- **WORK TO COMPLETE**
Starting at the first line of the rows and going on through the line containing "class: Jungermanniopsida", with both ends included, render those lines as a JSON list of strings, one string per line and blank lines omitted.

-=-=-

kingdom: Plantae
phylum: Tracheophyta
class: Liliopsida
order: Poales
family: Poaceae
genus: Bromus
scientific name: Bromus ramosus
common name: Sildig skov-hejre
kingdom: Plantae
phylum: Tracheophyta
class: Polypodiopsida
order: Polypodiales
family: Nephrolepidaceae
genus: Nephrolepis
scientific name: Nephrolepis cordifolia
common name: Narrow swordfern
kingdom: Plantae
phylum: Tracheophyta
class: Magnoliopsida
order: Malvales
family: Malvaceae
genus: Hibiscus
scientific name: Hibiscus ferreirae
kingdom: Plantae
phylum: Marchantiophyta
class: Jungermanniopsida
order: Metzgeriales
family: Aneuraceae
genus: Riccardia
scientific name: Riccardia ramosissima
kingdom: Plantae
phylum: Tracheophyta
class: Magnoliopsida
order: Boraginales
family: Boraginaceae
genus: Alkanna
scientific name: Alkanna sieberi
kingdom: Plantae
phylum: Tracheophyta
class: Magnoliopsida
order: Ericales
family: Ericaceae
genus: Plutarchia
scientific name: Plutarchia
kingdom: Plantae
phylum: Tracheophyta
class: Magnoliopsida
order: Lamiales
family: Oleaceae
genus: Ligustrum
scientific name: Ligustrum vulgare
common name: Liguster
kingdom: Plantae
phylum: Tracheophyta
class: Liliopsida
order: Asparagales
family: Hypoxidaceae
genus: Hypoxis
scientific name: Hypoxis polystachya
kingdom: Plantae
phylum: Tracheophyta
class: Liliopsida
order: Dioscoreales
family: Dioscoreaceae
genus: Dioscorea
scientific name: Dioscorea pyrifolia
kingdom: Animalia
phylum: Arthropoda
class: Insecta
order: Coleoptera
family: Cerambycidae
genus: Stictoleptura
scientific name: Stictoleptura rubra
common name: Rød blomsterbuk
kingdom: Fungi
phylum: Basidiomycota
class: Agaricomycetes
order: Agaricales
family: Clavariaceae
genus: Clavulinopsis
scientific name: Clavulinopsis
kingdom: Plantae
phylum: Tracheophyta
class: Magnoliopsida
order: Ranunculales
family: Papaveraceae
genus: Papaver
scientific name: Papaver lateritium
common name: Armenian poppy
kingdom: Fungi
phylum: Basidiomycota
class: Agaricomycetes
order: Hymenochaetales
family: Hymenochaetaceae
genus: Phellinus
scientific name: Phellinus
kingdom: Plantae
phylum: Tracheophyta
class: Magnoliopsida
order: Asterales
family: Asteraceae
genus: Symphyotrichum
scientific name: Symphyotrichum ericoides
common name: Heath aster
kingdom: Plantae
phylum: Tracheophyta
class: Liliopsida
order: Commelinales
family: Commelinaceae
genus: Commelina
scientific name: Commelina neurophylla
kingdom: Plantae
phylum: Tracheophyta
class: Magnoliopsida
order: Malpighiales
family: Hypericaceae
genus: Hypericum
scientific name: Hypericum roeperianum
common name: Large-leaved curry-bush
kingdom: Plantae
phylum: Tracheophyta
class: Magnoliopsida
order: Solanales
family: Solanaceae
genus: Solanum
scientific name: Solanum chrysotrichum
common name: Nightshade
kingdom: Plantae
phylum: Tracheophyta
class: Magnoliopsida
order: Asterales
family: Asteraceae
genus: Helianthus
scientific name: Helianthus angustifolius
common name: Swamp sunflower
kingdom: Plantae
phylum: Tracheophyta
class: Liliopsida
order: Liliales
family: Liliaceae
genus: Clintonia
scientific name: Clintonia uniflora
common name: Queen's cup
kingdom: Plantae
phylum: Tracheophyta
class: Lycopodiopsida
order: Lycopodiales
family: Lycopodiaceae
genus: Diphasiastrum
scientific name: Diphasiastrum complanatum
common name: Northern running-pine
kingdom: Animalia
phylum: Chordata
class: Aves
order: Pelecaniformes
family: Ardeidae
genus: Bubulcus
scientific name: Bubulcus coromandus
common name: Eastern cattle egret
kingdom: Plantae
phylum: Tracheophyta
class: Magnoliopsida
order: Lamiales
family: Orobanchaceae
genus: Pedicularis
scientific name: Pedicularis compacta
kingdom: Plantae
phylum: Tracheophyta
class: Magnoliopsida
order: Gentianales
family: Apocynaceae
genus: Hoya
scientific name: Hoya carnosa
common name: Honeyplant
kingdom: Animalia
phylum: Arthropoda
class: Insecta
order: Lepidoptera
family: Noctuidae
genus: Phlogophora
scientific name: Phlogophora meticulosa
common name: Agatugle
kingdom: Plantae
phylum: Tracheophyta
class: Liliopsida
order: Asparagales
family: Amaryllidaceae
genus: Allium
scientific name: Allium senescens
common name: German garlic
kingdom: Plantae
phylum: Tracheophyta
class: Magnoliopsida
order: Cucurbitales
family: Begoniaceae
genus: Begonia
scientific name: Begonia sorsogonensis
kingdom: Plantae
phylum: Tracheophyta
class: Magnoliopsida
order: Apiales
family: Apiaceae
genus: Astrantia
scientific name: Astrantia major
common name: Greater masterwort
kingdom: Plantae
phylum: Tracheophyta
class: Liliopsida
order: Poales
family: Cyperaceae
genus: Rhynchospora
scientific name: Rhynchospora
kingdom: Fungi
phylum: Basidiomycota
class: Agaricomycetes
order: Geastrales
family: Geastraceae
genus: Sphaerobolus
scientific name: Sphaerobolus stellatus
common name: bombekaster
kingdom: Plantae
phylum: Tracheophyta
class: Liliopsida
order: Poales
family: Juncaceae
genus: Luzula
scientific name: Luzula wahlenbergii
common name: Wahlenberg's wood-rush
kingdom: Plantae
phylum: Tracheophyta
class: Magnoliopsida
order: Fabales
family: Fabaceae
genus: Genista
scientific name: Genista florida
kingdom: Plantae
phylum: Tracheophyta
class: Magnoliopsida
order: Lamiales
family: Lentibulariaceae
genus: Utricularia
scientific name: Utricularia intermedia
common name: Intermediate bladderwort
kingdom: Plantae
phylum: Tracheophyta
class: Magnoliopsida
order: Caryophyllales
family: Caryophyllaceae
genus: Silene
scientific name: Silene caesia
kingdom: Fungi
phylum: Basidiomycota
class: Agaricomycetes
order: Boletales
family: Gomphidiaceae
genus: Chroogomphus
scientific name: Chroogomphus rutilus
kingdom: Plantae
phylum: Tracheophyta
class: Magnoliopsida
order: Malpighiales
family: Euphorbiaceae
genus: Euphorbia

-=-=-

- **CORRECT ANSWER**
[
  "kingdom: Plantae",
  "phylum: Tracheophyta",
  "class: Liliopsida",
  "order: Poales",
  "family: Poaceae",
  "genus: Bromus",
  "scientific name: Bromus ramosus",
  "common name: Sildig skov-hejre",
  "kingdom: Plantae",
  "phylum: Tracheophyta",
  "class: Polypodiopsida",
  "order: Polypodiales",
  "family: Nephrolepidaceae",
  "genus: Nephrolepis",
  "scientific name: Nephrolepis cordifolia",
  "common name: Narrow swordfern",
  "kingdom: Plantae",
  "phylum: Tracheophyta",
  "class: Magnoliopsida",
  "order: Malvales",
  "family: Malvaceae",
  "genus: Hibiscus",
  "scientific name: Hibiscus ferreirae",
  "kingdom: Plantae",
  "phylum: Marchantiophyta",
  "class: Jungermanniopsida"
]